[Transcribed page contents]
● ● ● ● ● ● ●

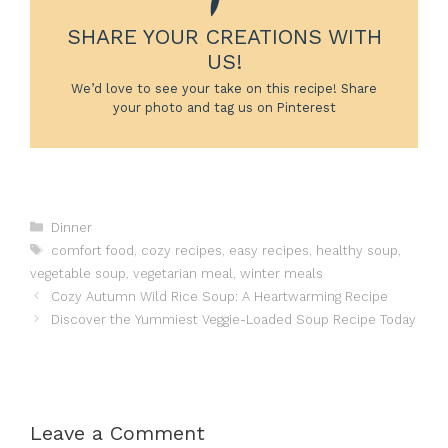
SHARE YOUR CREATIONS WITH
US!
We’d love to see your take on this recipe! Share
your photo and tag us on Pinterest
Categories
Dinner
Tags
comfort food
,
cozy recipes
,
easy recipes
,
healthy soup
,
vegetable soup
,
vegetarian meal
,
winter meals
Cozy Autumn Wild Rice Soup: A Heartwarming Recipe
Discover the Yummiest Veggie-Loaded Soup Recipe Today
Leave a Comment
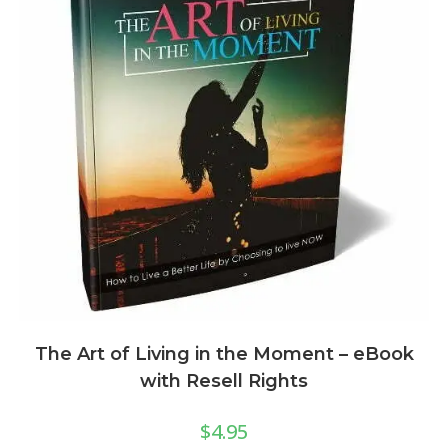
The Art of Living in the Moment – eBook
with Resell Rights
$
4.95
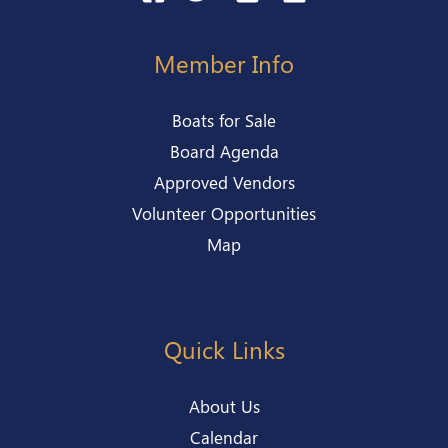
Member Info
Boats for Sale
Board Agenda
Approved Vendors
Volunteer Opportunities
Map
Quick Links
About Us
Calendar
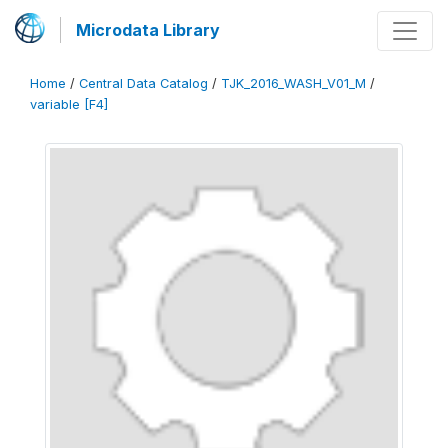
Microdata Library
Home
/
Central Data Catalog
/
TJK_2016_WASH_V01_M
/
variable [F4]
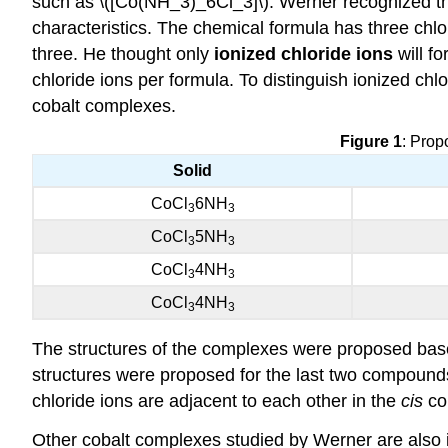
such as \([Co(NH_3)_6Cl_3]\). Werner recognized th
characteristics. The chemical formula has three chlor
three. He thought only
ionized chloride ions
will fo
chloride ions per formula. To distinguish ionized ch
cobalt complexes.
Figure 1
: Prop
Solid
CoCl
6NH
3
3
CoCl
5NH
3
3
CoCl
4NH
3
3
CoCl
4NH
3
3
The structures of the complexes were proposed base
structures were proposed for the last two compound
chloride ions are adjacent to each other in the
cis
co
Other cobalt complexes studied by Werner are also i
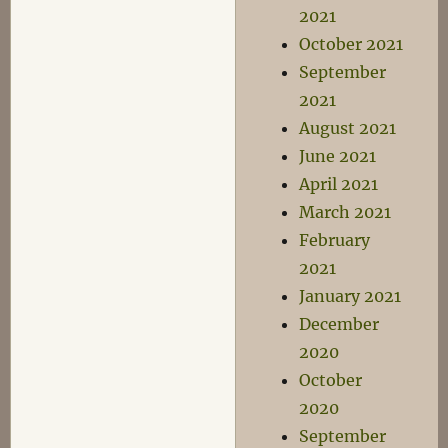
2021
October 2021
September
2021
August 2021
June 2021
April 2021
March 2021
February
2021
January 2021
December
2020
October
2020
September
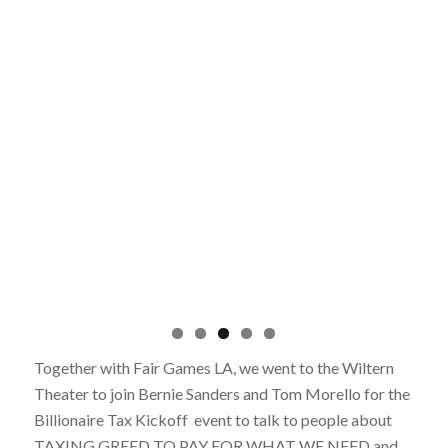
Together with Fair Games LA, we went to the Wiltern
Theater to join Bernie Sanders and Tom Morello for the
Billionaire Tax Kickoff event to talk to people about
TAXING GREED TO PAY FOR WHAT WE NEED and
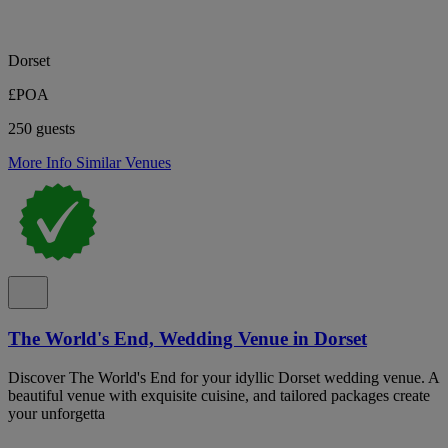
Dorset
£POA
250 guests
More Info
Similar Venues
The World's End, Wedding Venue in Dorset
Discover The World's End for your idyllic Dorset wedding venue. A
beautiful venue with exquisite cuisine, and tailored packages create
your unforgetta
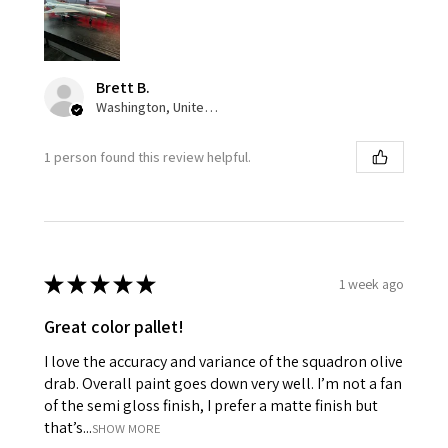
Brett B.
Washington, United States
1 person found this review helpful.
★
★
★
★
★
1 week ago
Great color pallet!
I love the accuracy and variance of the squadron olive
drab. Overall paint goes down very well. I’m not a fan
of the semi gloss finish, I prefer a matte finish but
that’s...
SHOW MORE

● ● ● ● ● ● ●

### What is needed:
Write out exactly the lines above between the one with "Boats for Sale" and the one with "chloride ions per", inclusive, with pictures left out.

### Answer below:
Boats for Sale
Board Agenda
Approved Vendors
Volunteer Opportunities
Map
Quick Links
About Us
Calendar
Microdata Library
Home
/
Central Data Catalog
/
TJK_2016_WASH_V01_M
/
variable [F4]
such as \([Co(NH_3)_6Cl_3]\). Werner recognized th
characteristics. The chemical formula has three chlor
three. He thought only
ionized chloride ions
will fo
chloride ions per formula. To distinguish ionized ch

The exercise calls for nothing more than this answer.